Segment Open
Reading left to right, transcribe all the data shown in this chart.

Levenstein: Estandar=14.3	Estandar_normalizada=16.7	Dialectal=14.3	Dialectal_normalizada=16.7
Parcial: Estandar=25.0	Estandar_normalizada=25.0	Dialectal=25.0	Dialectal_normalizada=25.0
Segment Closed
Segment Open
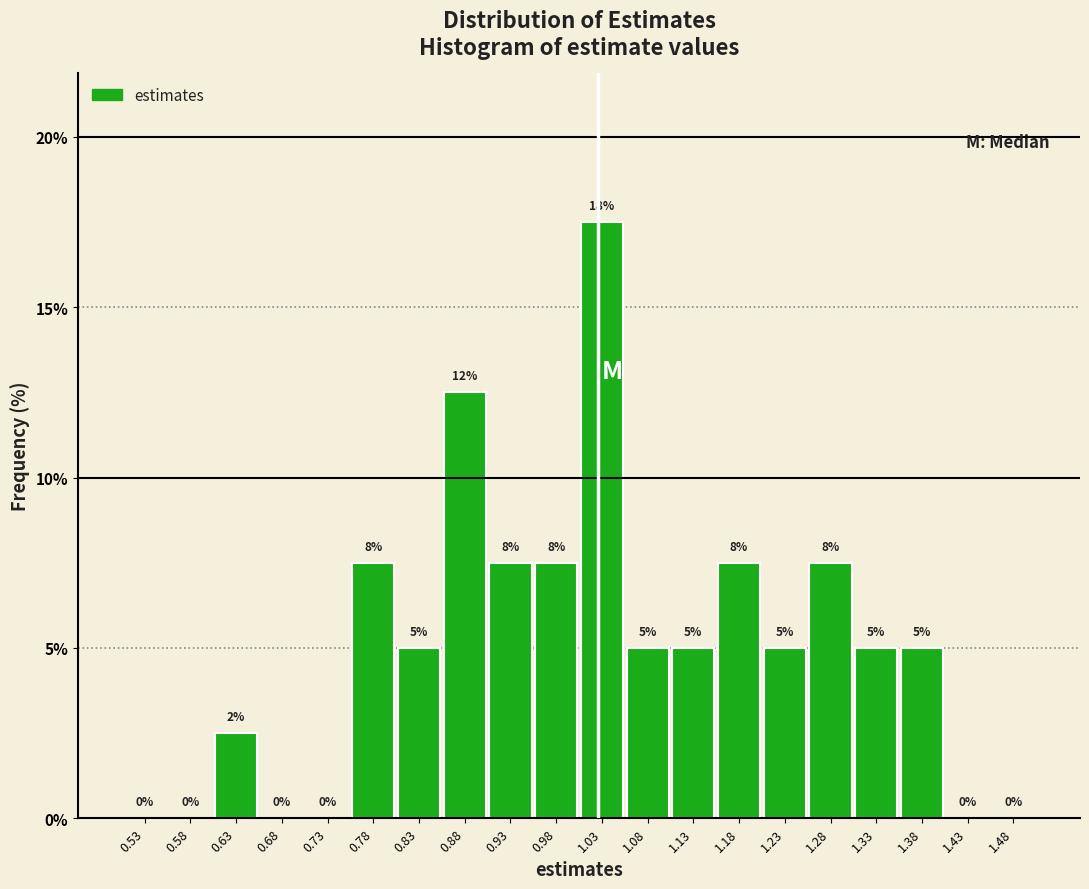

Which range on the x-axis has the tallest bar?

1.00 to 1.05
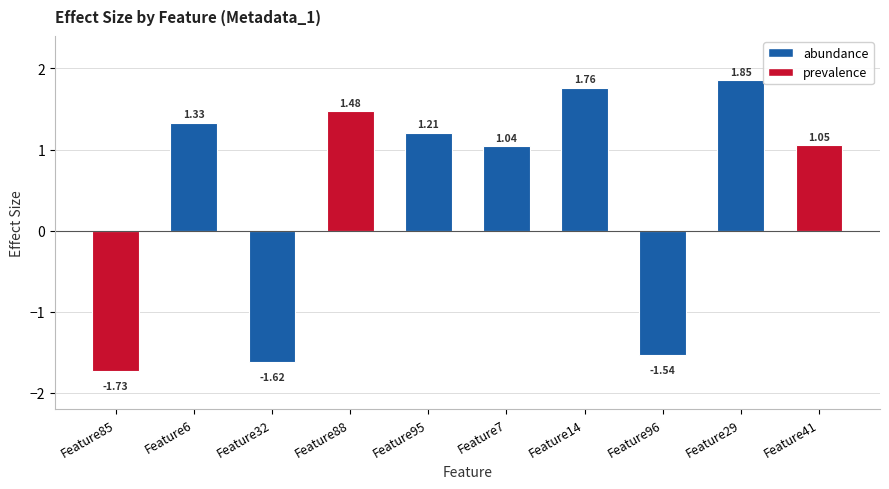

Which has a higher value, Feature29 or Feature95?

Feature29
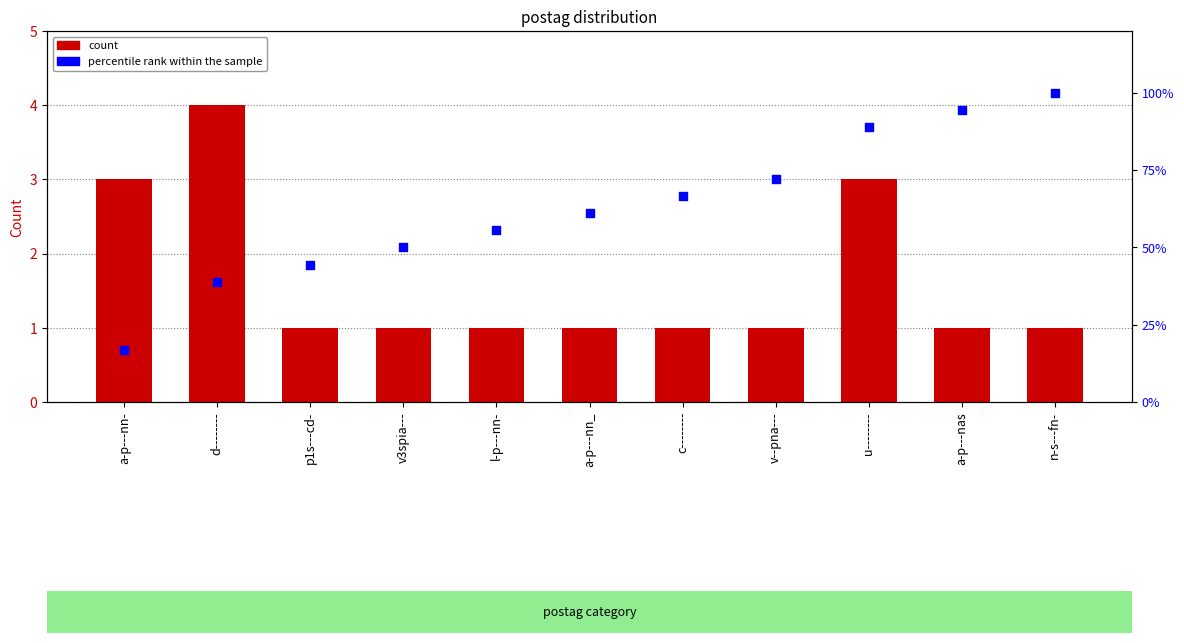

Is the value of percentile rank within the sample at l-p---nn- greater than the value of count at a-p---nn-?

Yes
Segment Closed
• Prompt: Extract every line of the material above that contains the string "value". Only matches with the same capitalization count.

• Exercise response:
Which has a higher value, Feature29 or Feature95?
Is the value of percentile rank within the sample at l-p---nn- greater than the value of count at a-p---nn-?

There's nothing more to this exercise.